When an affair is discovered, people inevitably, but unhelpfully, point fingers.  The gossip machine starts working overtime.  “He was always over friendly”, “I always thought she might be having an affair”, “Why she staying with him?”, “How did he not realise?”, “This was always going to happen”.  In essence we are generally looking of someone to blame.

It wasn’t me

On a first meeting a client recently came in very distressed from a counselling session she had received elsewhere.  She explained that she was the victim of an affair, not the perpetrator, but was made to feel like she had made the affair happen.  Whilst her previous session had not been handled particularly sensitively I can see how the misunderstanding may have occurred.

It is very rare for one person to be totally happy and secure in a relationship whilst another desperately unhappy.  We generally know if our relationship is emotionally healthy or not.  Whilst affairs do occur in contented relationships they are not the norm.  Talking to my new client she understood that there were various issues in the marriage but would never have resorted to an affair and therefore didn’t understand why she was now being “blamed”.

She wasn’t.  Not by me or the previous counsellor.  The fact that this was how she was experiencing it was possibly because she had blamed herself from the very start.  However, all she’d had from family and friends was sympathy and being treated like a victim.  This was a safe and comforting place to be and helped her bury the blame she had initially felt.  Accessing it, and  understanding it and working with it was hard.  

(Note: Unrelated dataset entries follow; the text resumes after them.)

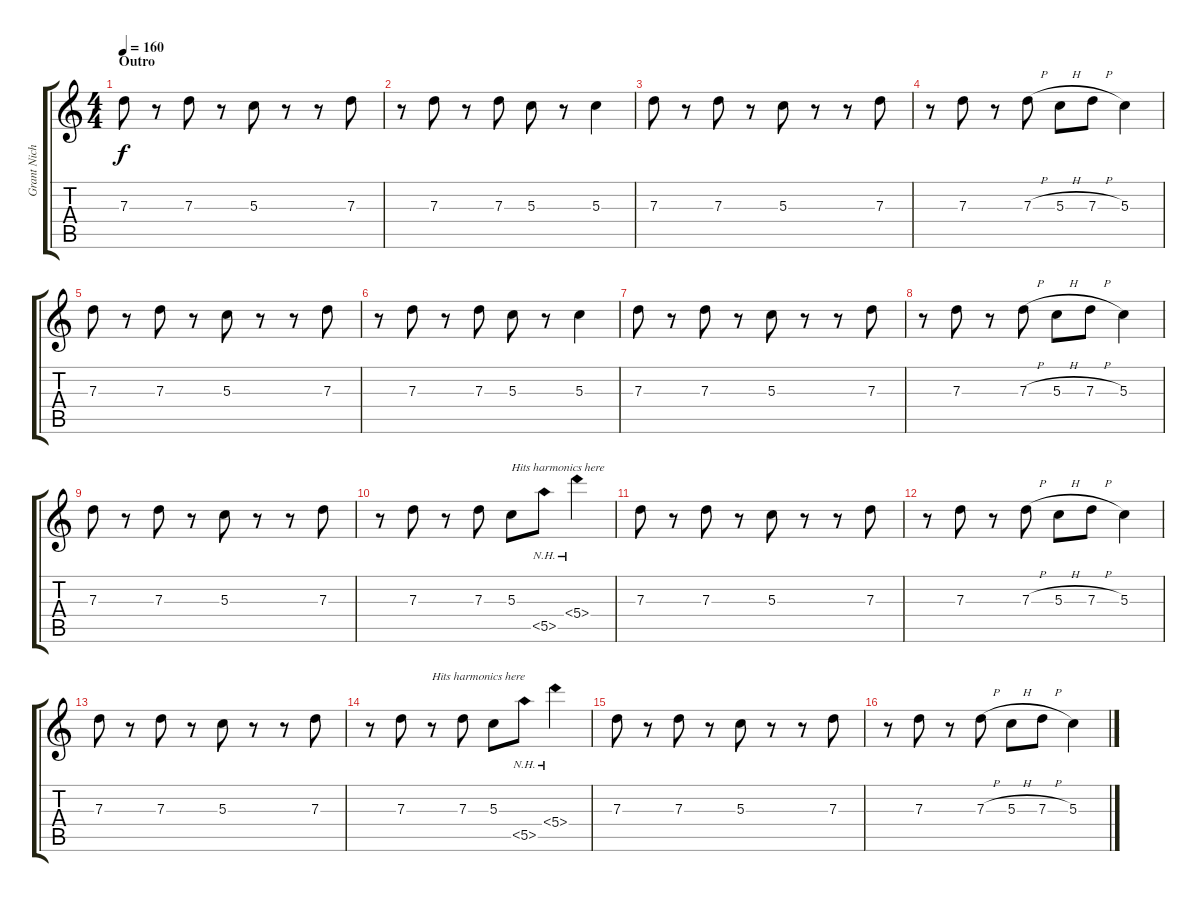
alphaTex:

\track ("Grant Nicholas (Lead Guitar)" "Grant Nich") {instrument overdrivenguitar}
\staff {score tabs}
\tuning (E4 B3 G3 D3 A2 D2) {hide}
\ts (4 4)
\section ("" "Outro")
\tempo 160
\clef g2
\ks c
7.3.8{dy f} r.8 7.3.8 r.8 5.3.8 r.8 r.8 7.3.8 |
r.8 7.3.8 r.8 7.3.8 5.3.8 r.8 5.3.4 |
7.3.8 r.8 7.3.8 r.8 5.3.8 r.8 r.8 7.3.8 |
r.8 7.3.8 r.8 7.3{h}.8 5.3{h}.8 7.3{h}.8 5.3.4 |
7.3.8 r.8 7.3.8 r.8 5.3.8 r.8 r.8 7.3.8 |
r.8 7.3.8 r.8 7.3.8 5.3.8 r.8 5.3.4 |
7.3.8 r.8 7.3.8 r.8 5.3.8 r.8 r.8 7.3.8 |
r.8 7.3.8 r.8 7.3{h}.8 5.3{h}.8 7.3{h}.8 5.3.4 |
7.3.8 r.8 7.3.8 r.8 5.3.8 r.8 r.8 7.3.8 |
r.8 7.3.8 r.8 7.3.8 5.3.8{txt "Hits harmonics here"} 5.5{nh}.8{instrument guitarharmonics} 5.4{nh}.4 |
7.3.8{instrument distortionguitar} r.8 7.3.8 r.8 5.3.8 r.8 r.8 7.3.8 |
r.8 7.3.8 r.8 7.3{h}.8 5.3{h}.8 7.3{h}.8 5.3.4 |
7.3.8 r.8 7.3.8 r.8 5.3.8 r.8 r.8 7.3.8 |
r.8 7.3.8 r.8{txt "Hits harmonics here"} 7.3.8 5.3.8 5.5{nh}.8{instrument guitarharmonics} 5.4{nh}.4 |
7.3.8{instrument distortionguitar} r.8 7.3.8 r.8 5.3.8 r.8 r.8 7.3.8 |
r.8 7.3.8 r.8 7.3{h}.8 5.3{h}.8 7.3{h}.8 5.3.4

It’s not you it’s the relationship

In session I always try and eliminate blame as far as possible. This isn’t ignoring the feelings of the “victim” but it isn’t helpful to a relationship to remain in the victim/perpetrator roles.  There is time for acknowledging the pain and understanding the hurt.  There is also a time to look at the relationship, why it happened and where we go from here.  We work together on when those times are right.

If we need to blame then it can be helpful to blame the relationship.  Take it away from the individuals and blame the co-created way of engaging.  Again, this isn’t dismissing the the distress and upset the affair has caused but it is helpful if a couple are wanting to re-build.  This of course takes time but it is a good starting point.

External factors

The relationship is created by the two individuals but how it operates is influenced by many external factors.  Jobs, money, health, family are just a few forces that shape our relationship.  How we manage them between us can shape how our relationship feels.

The best way to stop these factors from acting negatively on our relationship is to talk about them.  If we can regularly voice any concerns about our health or any money worries for example we can avoid resentment and build emotional connection – key to any healthy relationship.

I’ve only got myself to blame

We wouldn’t ever condone an affair, but they do happen.  Whether it’s a one night drunken mistake, a carefully planned rendezvous or a double life they do generally get discovered.  Whilst perpetrators won’t escape blame from many corners they often get the hardest time from themselves.  We have worked with many people who have had or are having affairs.  The guilt and shame is usually immense.  

There are a multitude of reasons as to why an affair has happened and although many would argue that it is a conscious decision we would always look a bit deeper to understand the person behind the affair.  An individual, post affair, usually finds they are on a long and difficult journey with themselves trying to balance the self torture and working on the future.

We can make sense of things if we find the reasons why.  So whilst never condoning we also never blame.  We’ll ask some questions, dig a little deeper and try and make sense of all the situations we’re presented with.